The newsgroup can also be used for reporting problems detected by humans --
such as the recent Fidonet news barf.


8. "If every site on the net mails you an error report, your mailbox will be
flooded!"

You really haven't been paying attention, have you?


REFINEMENTS TO THE SYSTEM
=========================

REFINEMENT #1: Add mail-based error reporting.
----------------------------------------------

"But if every site on the net mails you..."  "Sshhh.  Listen a minute..."

Once news.errors has been set up and error reports are being generated, one
or two sites can volunteer to act as mail-based error reporting sites.  At
the end of each week, they can examine the articles in news.errors, and mail
one copy of the appropriate error reports to each site mentioned as the
source of a bad article.

For example, if in a given week site luser.foovax.com produced 15 bad
articles, usenet@luser.foovax.com would be sent a mail message containing a
summary of the 15 error reports, and suggesting that he look in news.errors
for further information.


REFINEMENT #2: Add local mail-based error reporting.
----------------------------------------------------

Sites not short of CPU time can examine incoming error reports destined for
the news.errors newsgroup.  The news software can check to see if the site
mentioned in each report is itself.  If so, it can send its system
administrator a warning note.


REFINEMENT #3: Add a history file for errors.
---------------------------------------------

Steps 5.5 to 5.7 of the original algorithm are modified as follows:

5.5. Write the Message-ID of the bad article to the error history file, along
     with any header fields from the bad article which will be required for
     the error report.

5.6. Discard the bad article. Write a message in the log file. Seek to the
     next article. Go to step 1.

5.7. At the end of each week:

5.7.1. Go through the error history file.  For each site mentioned, take the
       alphanumerically first Message-ID out of all those logged, and use it
       to produce a new Message-ID by replacing the first "<" with "<error".

5.7.2. Write an article with the new message-ID to news.errors, containing a
       summary of all the errors recorded as a result of that site.

This modification helps to reduce the number of error reports when there is a
large barf of old *corrupted* news.


REFINEMENT #4: Control the number of error reports.
---------------------------------------------------

For those really paranoid about net bandwidth, this is the ultimate
solution...

Keep a record of how many articles have passed through news.errors in the
past seven days.  Once that number reaches a threshold value, automatically
stop propogating news.errors until the number drops below the threshold
again.

This refinement gives 100% safety in the rare event that there is a major
barf of corrupted news.


THE OFFER
=========

My only concern throughout this debate (or 'flame war', if you wish) has been
to make the net more reliable.

I hereby make the following offers:

I offer to help co-ordinate the re-writing of this document into a proper
specification or RFC, if that is deemed appropriate.

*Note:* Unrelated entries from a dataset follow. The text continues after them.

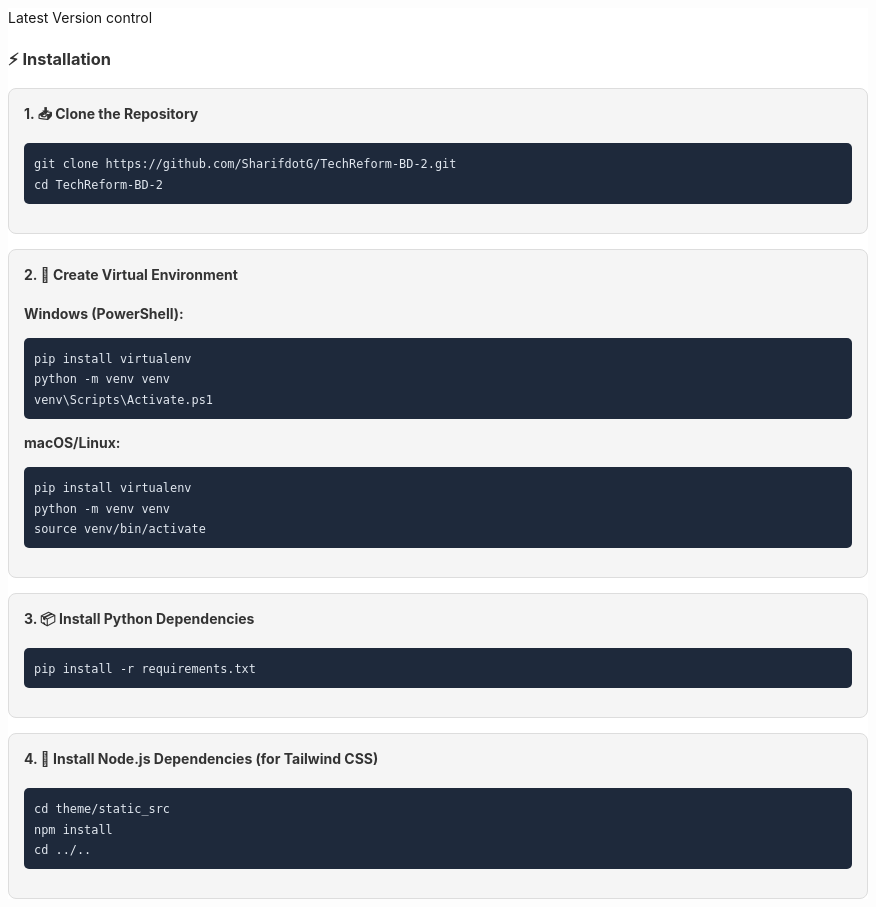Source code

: <td style="padding: 10px; border: 1px solid var(--vscode-panel-border, #ddd); color: var(--vscode-editor-foreground, #333);">Latest</td>
<td style="padding: 10px; border: 1px solid var(--vscode-panel-border, #ddd); color: var(--vscode-editor-foreground, #333);">Version control</td>
</tr>
</table>

<h3 style="margin-top: 20px; color: var(--vscode-editor-foreground, #333);">⚡ Installation</h3>

<div style="border: 1px solid var(--vscode-panel-border, #ddd); background-color: var(--vscode-editor-background, #f5f5f5); border-radius: 8px; padding: 15px; margin-bottom: 15px;">
<h4 style="margin-top: 0; color: var(--vscode-editor-foreground, #333);">1. 📥 Clone the Repository</h4>
<pre style="background-color: var(--vscode-dropdown-background, #1e293b); color: var(--vscode-dropdown-foreground, #e2e8f0); padding: 10px; border-radius: 5px; overflow-x: auto;"><code>git clone https://github.com/SharifdotG/TechReform-BD-2.git
cd TechReform-BD-2</code></pre>
</div>

<div style="border: 1px solid var(--vscode-panel-border, #ddd); background-color: var(--vscode-editor-background, #f5f5f5); border-radius: 8px; padding: 15px; margin-bottom: 15px;">
<h4 style="margin-top: 0; color: var(--vscode-editor-foreground, #333);">2. 🐍 Create Virtual Environment</h4>

<p style="color: var(--vscode-editor-foreground, #333);"><strong>Windows (PowerShell):</strong></p>
<pre style="background-color: var(--vscode-dropdown-background, #1e293b); color: var(--vscode-dropdown-foreground, #e2e8f0); padding: 10px; border-radius: 5px; overflow-x: auto;"><code>pip install virtualenv
python -m venv venv
venv\Scripts\Activate.ps1</code></pre>

<p style="color: var(--vscode-editor-foreground, #333);"><strong>macOS/Linux:</strong></p>
<pre style="background-color: var(--vscode-dropdown-background, #1e293b); color: var(--vscode-dropdown-foreground, #e2e8f0); padding: 10px; border-radius: 5px; overflow-x: auto;"><code>pip install virtualenv
python -m venv venv
source venv/bin/activate</code></pre>
</div>

<div style="border: 1px solid var(--vscode-panel-border, #ddd); background-color: var(--vscode-editor-background, #f5f5f5); border-radius: 8px; padding: 15px; margin-bottom: 15px;">
<h4 style="margin-top: 0; color: var(--vscode-editor-foreground, #333);">3. 📦 Install Python Dependencies</h4>
<pre style="background-color: var(--vscode-dropdown-background, #1e293b); color: var(--vscode-dropdown-foreground, #e2e8f0); padding: 10px; border-radius: 5px; overflow-x: auto;"><code>pip install -r requirements.txt</code></pre>
</div>

<div style="border: 1px solid var(--vscode-panel-border, #ddd); background-color: var(--vscode-editor-background, #f5f5f5); border-radius: 8px; padding: 15px; margin-bottom: 15px;">
<h4 style="margin-top: 0; color: var(--vscode-editor-foreground, #333);">4. 🎨 Install Node.js Dependencies (for Tailwind CSS)</h4>
<pre style="background-color: var(--vscode-dropdown-background, #1e293b); color: var(--vscode-dropdown-foreground, #e2e8f0); padding: 10px; border-radius: 5px; overflow-x: auto;"><code>cd theme/static_src
npm install
cd ../..</code></pre>
</div>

I offer to hold the vote for news.errors, if it is felt that the group needs
to go through the normal voting process.  (The alternative is to mandate the
existence of the group in an RFC.)

I offer to spend my spare time writing code to implement the above
suggestions, so long as it doesn't cost me anything.  Unfortunately, I don't
have IP connectivity and transatlantic phone calls are expensive, so this
will probably necessitate my being given access to a UNIX system somewhere in
Cambridge.  Those wishing to take me up on this part of the offer should be
warned that I don't have very much spare time!

I offer to donate all code, documents, or specifications I write or help
write to the net at large or to the authors of C News, or to place them in the
public domain.


FINAL COMMENT
=============

I apologize for any misunderstandings which may have occurred during the
news.software.b flame-fest, and I regret that I didn't write up this proposal
sooner.  We might have saved a lot of bandwidth.

===


mathew